WHAT IS EXPECTED ::
Look through the data that follows and work out how many lines contain the string "pinky". Nothing but that number should be given.
-- RECORDS SUPPLIED follows --
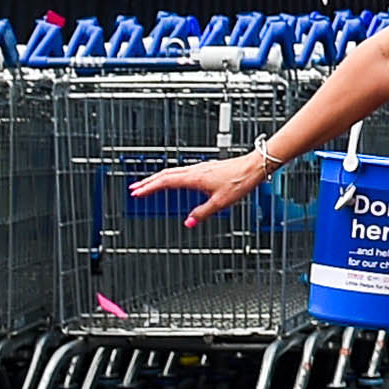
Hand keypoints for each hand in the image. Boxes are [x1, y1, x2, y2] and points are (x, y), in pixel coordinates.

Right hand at [128, 153, 277, 223]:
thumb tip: (188, 223)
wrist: (254, 166)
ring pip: (172, 171)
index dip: (149, 187)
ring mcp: (200, 167)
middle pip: (165, 174)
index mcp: (194, 177)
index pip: (165, 181)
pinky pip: (181, 171)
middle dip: (148, 182)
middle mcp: (195, 169)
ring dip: (158, 178)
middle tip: (134, 189)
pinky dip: (170, 176)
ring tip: (147, 184)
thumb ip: (202, 213)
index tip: (136, 193)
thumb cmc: (239, 181)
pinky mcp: (206, 168)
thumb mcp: (220, 202)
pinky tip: (172, 180)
-- RECORDS SUPPLIED concluded --
TASK SOLUTION ::
4